The sluggish recovery of the aviation market in the Southeast Asian region and the knock-on impact on carriers’ ability to pay their rents remains an area of concern for Aircastle, chief executive Michael Ingelese says, emphasising that some airlines are “struggling pretty significantly”.
Speaking on an analyst call on 21 April, Inglese focused on Thailand, Malaysia, Indonesia and Singapore as countries where “there is not the level of activity that anybody was hoping to see when we got to this point as we were looking forward as recently as six or four months ago”.
Regionally, Southeast Asia is place “where things are progressing a lot slower than everyone would like”, he adds.
Cirium fleets data shows that Aircastle leases aircraft to carriers including AirAsia, AirAsia X Thai Smile and Garuda Indonesia.
Ingelese says that AirCastle is continuing to work through “issues” with rental collections in Latin America and highlighted Azul, Avianca, Aeromexico and LATAM.
But he also notes that in both those regions the lessor has other customers that have continued to pay their rents or have smaller deferrals.

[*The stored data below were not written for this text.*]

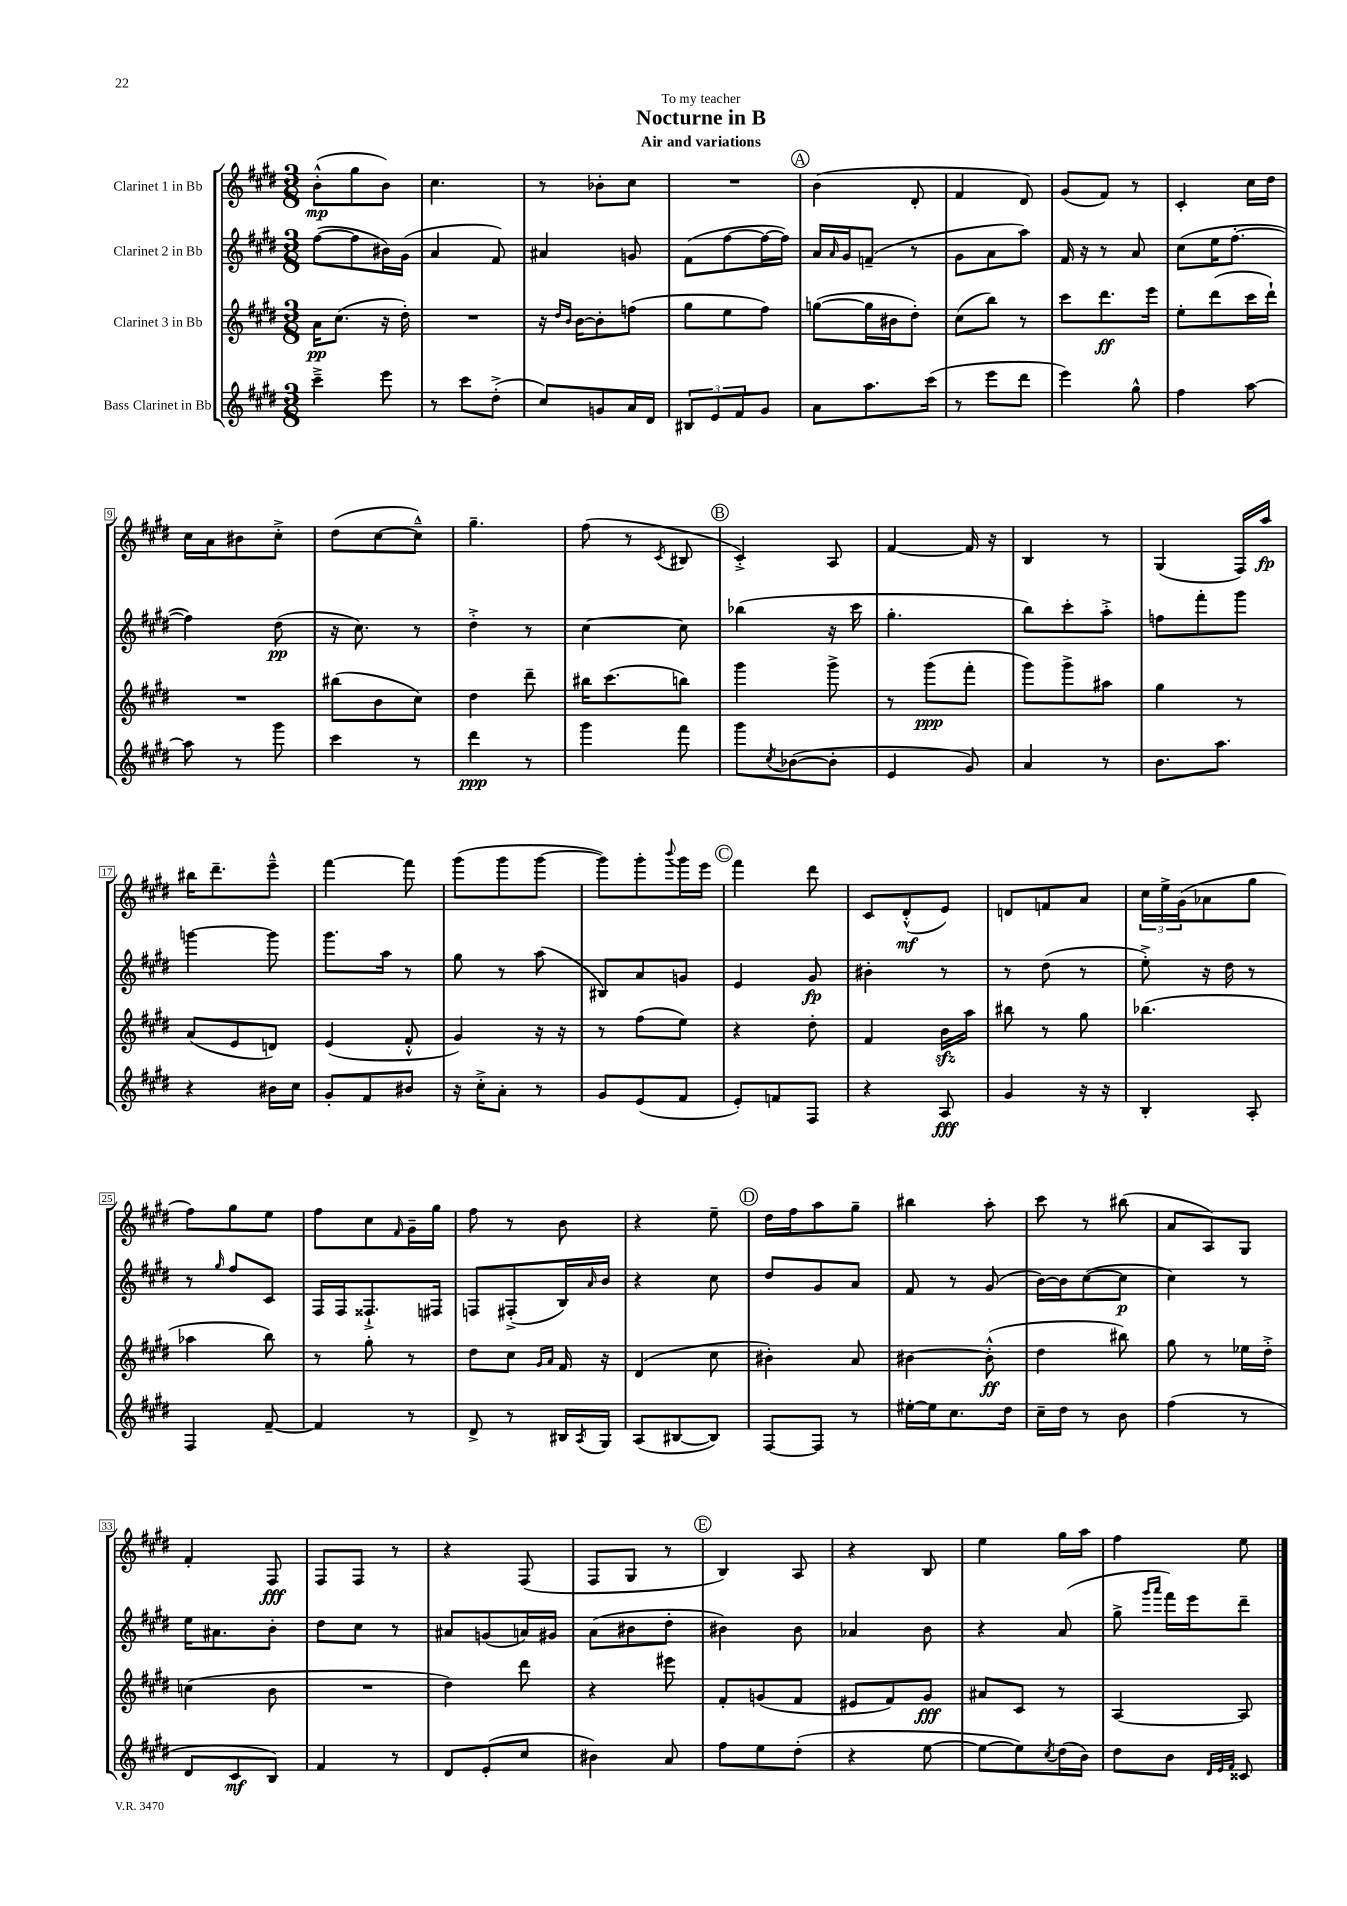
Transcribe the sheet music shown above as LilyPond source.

\header { title = "Nocturne in B" subtitle = "Air and variations" dedication = "To my teacher" }
<<
\new StaffGroup <<
\new Staff = "s0" \with { instrumentName = "Clarinet 1 in Bb" } {
    \clef treble \key e \major \numericTimeSignature \time 3/8
    b'8-.-^\mp( gis''8 b'8) |
    cis''4. |
    r8 bes'8-. cis''8 |
    R4. |
    \mark \markup { \circle "A" } b'4( dis'8-. |
    fis'4 dis'8) |
    gis'8( fis'8) r8 |
    cis'4-. cis''16 dis''16 |
    cis''16 a'16 bis'8 cis''8-.-> |
    dis''8( cis''8~ cis''8---^) |
    gis''4.-- |
    fis''8( r8 \acciaccatura { cis'8 } bis8 |
    \mark \markup { \circle "B" } cis'4-.->) a8 |
    fis'4~ fis'16 r16 |
    b4 r8 |
    gis4( fis16) a''16\fp |
    bis''16 dis'''8.-- e'''8---^ |
    fis'''4~ fis'''8 |
    gis'''8( gis'''8 gis'''8~ |
    gis'''8) gis'''8-. \appoggiatura { b'''8 } gis'''16 e'''16 |
    \mark \markup { \circle "C" } fis'''4 dis'''8 |
    cis'8 dis'8-.-^\mf( e'8) |
    d'8 f'8 a'8 |
    \tuplet 3/2 { cis''16 e''16-> gis'16( } aes'8 gis''8 |
    fis''8) gis''8 e''8 |
    fis''8 cis''8 \grace { fis'16 } gis'16-- gis''16 |
    fis''8 r8 b'8 |
    r4 e''8-- |
    \mark \markup { \circle "D" } dis''16 fis''16 a''8 gis''8-- |
    bis''4 a''8-. |
    cis'''8 r8 bis''8( |
    a'8 a8) gis8 |
    fis'4-. fis8\fff |
    fis8 fis8 r8 |
    r4 fis8( |
    fis8 gis8 r8 |
    \mark \markup { \circle "E" } b4) a8 |
    r4 b8 |
    e''4 gis''16 a''16 |
    fis''4 e''8 \bar "|." |
}
\new Staff = "s1" \with { instrumentName = "Clarinet 2 in Bb" } {
    \clef treble \key e \major \numericTimeSignature \time 3/8
    fis''8~( fis''8 bis'16) gis'16( |
    a'4 fis'8) |
    ais'4 g'8 |
    fis'8( fis''8~ fis''16~ fis''16) |
    \mark \markup { \circle "A" } a'16 \grace { a'16 } gis'16 f'8--( r8 |
    gis'8 a'8 a''8) |
    fis'16 r16 r8 a'8 |
    cis''8( e''16 fis''8.~-. |
    fis''4) dis''8\pp( |
    r16 cis''8.) r8 |
    dis''4-.-> r8 |
    cis''4~ cis''8 |
    \mark \markup { \circle "B" } bes''4( r16 cis'''16 |
    gis''4.-. |
    b''8) cis'''8-. a''8-.-> |
    f''8 fis'''8-. gis'''8 |
    g'''4~ g'''8 |
    gis'''8. a''16 r8 |
    gis''8 r8 a''8( |
    bis8) a'8 g'8 |
    \mark \markup { \circle "C" } e'4 gis'8\fp |
    bis'4-. r8 |
    r8 dis''8( r8 |
    e''8-.->) r16 dis''16 r8 |
    r8 \grace { gis''16 } fis''8 cis'8 |
    fis16 fis16 fisis8.-!-> fis16 |
    f8 fis8-.->( b16) \grace { a'16 } b'16 |
    r4 cis''8 |
    \mark \markup { \circle "D" } dis''8 gis'8 a'8 |
    fis'8 r8 gis'8( |
    b'16~) b'16 cis''8~( cis''8\p |
    cis''4) r8 |
    e''16 ais'8. b'8-. |
    dis''8 cis''8 r8 |
    ais'8 g'8( a'16) gis'16 |
    a'8( bis'8 dis''8-. |
    \mark \markup { \circle "E" } bis'4) bis'8 |
    aes'4 b'8 |
    r4 a'8( |
    gis''8-> \grace { gis'''16 a'''16 } fis'''16) e'''16 dis'''8-- \bar "|." |
}
\new Staff = "s2" \with { instrumentName = "Clarinet 3 in Bb" } {
    \clef treble \key e \major \numericTimeSignature \time 3/8
    a'16\pp cis''8.( r16 dis''16-.) |
    R4. |
    r16 \grace { dis''16 b'16 } b'16~ b'8-. f''8( |
    gis''8 e''8 fis''8) |
    \mark \markup { \circle "A" } g''8~( g''16 bis'16 dis''8-.) |
    cis''8( b''8) r8 |
    cis'''8 dis'''8.\ff e'''16 |
    e''8-. dis'''8( cis'''16 dis'''16-!) |
    R4. |
    bis''8( b'8 cis''8) |
    dis''4 dis'''8-- |
    bis''16 cis'''8.( b''8) |
    \mark \markup { \circle "B" } gis'''4 gis'''8-> |
    r8 gis'''8\ppp( fis'''8-. |
    gis'''8) gis'''8-> ais''8 |
    gis''4 r8 |
    a'8( e'8 d'8) |
    e'4( fis'8-.-^ |
    gis'4) r16 r16 |
    r8 fis''8( e''8) |
    \mark \markup { \circle "C" } r4 dis''8-. |
    fis'4 b'16\sfz a''16 |
    bis''8 r8 gis''8 |
    bes''4.( |
    aes''4 b''8) |
    r8 gis''8-. r8 |
    dis''8 cis''8 \grace { gis'16 a'16 } fis'16 r16 |
    dis'4( cis''8 |
    \mark \markup { \circle "D" } bis'4-.) a'8 |
    bis'4~ bis'8-.-^\ff( |
    dis''4 bis''8) |
    gis''8 r8 ees''16 dis''16-.-> |
    c''4( b'8 |
    R4. |
    dis''4) dis'''8 |
    r4 eis'''8 |
    \mark \markup { \circle "E" } fis'8-. g'8( fis'8 |
    eis'8 fis'8) gis'8\fff |
    ais'8 cis'8 r8 |
    a4~ a8 \bar "|." |
}
\new Staff = "s3" \with { instrumentName = "Bass Clarinet in Bb" } {
    \clef treble \key e \major \numericTimeSignature \time 3/8
    cis'''4---> e'''8 |
    r8 cis'''8 dis''8-.->( |
    cis''8) g'8 a'16 dis'16 |
    \tuplet 3/2 { bis8 e'8 fis'8 } gis'8 |
    \mark \markup { \circle "A" } a'8 a''8. cis'''16( |
    r8 e'''8 dis'''8 |
    e'''4) gis''8-^ |
    fis''4 a''8~ |
    a''8 r8 gis'''8 |
    cis'''4 r8 |
    dis'''4\ppp r8 |
    gis'''4 fis'''8 |
    \mark \markup { \circle "B" } gis'''8 \acciaccatura { cis''8 } bes'8~( bes'8-. |
    e'4 gis'8) |
    a'4 r8 |
    b'8. a''8. |
    r4 bis'16 cis''16 |
    gis'8-. fis'8 bis'8 |
    r16 cis''16-.-> a'8-. r8 |
    gis'8 e'8( fis'8 |
    \mark \markup { \circle "C" } e'8-.) f'8 fis8 |
    r4 a8\fff |
    gis'4 r16 r16 |
    b4-. a8-. |
    fis4 fis'8~-- |
    fis'4 r8 |
    dis'8-> r8 bis16 \acciaccatura { a8 } gis16 |
    a8( bis8~ bis8) |
    \mark \markup { \circle "D" } fis8~ fis8 r8 |
    eis''16~-. eis''16 cis''8. dis''16 |
    cis''16-- dis''16 r8 b'8 |
    fis''4( r8 |
    dis'8 cis'8\mf b8) |
    fis'4 r8 |
    dis'8 e'8-.( cis''8 |
    bis'4) a'8 |
    \mark \markup { \circle "E" } fis''8 e''8 dis''8-.( |
    r4 e''8~ |
    e''8~ e''8) \acciaccatura { cis''8 } dis''16( b'16) |
    dis''8 b'8 \grace { dis'32 e'32 fis'32 } cisis'8 \bar "|." |
}
>>
>>
\layout { \context { \Score \override BarNumber.stencil = #(make-stencil-boxer 0.1 0.3 ly:text-interface::print) } }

He says all 13 of the US lessor’s aircraft, representing approximately 5.5% of its netbook total fleet value, that are placed with LATAM are under by-the-hour contracts as part of the Latin American carrier’s Chapter 11 restructuring process.
Elsewhere there are a handful of “onesie, twosies” aircraft in such arrangements, with some placed with Aeromexico at times operating under by-the-hour clauses, along with a number of “smaller airlines in Europe” in the single aircraft exposure, and then couple of aircraft at Avianca.
Ingelese says that deferral agreements with carriers are “mixed”. Over the course of 2020 Aircastle granted a number of short term deferrals that did not necessarily include lease extension, but more often consisted of a “reasonably short payback with some interest associated with it”.
In the context of other credits longer term deferrals have “definitely” involved lease extensions really an “airline-by-airline dynamic”, he adds.
Overall, Ingelese noted that the widebody market is expected to remain “weak” due to the “evaporation of demand and excess supply” which the market will time to adsorb.
Norwegian’s exit from long-haul operations and the “questionable commitment” of some carriers to the Airbus A330s highlights the widebody imbalance, he adds.
The prospects for Aircastle’s narrowbody fleet is brighter, with Inglese believing the types will lead the domestic and regional aviation recovery.